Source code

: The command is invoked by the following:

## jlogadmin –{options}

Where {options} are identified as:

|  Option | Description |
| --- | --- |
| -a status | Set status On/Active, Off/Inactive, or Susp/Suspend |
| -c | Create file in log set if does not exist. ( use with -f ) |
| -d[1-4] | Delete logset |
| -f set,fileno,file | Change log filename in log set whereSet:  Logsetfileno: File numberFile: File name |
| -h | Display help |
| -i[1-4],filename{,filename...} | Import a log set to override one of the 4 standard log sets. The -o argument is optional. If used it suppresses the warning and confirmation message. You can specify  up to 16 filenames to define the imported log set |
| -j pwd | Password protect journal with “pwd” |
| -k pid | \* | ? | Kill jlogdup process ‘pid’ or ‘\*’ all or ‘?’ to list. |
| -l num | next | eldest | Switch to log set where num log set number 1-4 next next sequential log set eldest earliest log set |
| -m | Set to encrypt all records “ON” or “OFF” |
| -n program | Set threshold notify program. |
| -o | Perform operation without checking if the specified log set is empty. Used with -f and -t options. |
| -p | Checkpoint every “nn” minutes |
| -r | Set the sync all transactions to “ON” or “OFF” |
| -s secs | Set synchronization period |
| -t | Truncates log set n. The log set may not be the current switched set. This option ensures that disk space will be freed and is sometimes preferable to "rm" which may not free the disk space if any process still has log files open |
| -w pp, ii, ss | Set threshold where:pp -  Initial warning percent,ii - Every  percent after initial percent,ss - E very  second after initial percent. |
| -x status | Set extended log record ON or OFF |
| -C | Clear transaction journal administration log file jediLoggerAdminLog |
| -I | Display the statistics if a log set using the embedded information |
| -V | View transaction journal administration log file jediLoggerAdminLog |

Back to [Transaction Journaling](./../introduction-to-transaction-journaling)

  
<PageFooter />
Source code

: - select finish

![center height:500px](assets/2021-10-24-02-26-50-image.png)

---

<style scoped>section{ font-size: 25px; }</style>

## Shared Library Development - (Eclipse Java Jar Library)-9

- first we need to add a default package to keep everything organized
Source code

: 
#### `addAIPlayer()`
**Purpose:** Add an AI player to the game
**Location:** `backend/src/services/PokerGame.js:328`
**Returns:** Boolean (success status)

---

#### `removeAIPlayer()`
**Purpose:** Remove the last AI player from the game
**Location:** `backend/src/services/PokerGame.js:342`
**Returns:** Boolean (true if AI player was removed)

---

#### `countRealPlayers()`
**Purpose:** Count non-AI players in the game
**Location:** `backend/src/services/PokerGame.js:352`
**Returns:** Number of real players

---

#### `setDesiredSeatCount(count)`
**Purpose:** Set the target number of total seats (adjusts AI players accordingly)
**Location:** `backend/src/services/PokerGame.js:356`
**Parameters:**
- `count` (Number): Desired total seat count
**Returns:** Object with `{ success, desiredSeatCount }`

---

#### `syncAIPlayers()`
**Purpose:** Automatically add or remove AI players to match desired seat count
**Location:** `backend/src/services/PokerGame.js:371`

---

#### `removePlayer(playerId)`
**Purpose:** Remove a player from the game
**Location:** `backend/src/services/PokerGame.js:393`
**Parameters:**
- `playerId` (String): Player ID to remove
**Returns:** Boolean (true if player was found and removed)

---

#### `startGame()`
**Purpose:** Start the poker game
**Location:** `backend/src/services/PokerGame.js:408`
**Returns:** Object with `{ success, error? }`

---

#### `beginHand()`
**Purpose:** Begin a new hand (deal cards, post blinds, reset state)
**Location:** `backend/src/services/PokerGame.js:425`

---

## TASK ITEM
From the top of the material above, print every line exactly, ending with the line that holds "Display help |".

## SOLUTION BELOW
Source code

: The command is invoked by the following:

## jlogadmin –{options}

Where {options} are identified as:

|  Option | Description |
| --- | --- |
| -a status | Set status On/Active, Off/Inactive, or Susp/Suspend |
| -c | Create file in log set if does not exist. ( use with -f ) |
| -d[1-4] | Delete logset |
| -f set,fileno,file | Change log filename in log set whereSet:  Logsetfileno: File numberFile: File name |
| -h | Display help |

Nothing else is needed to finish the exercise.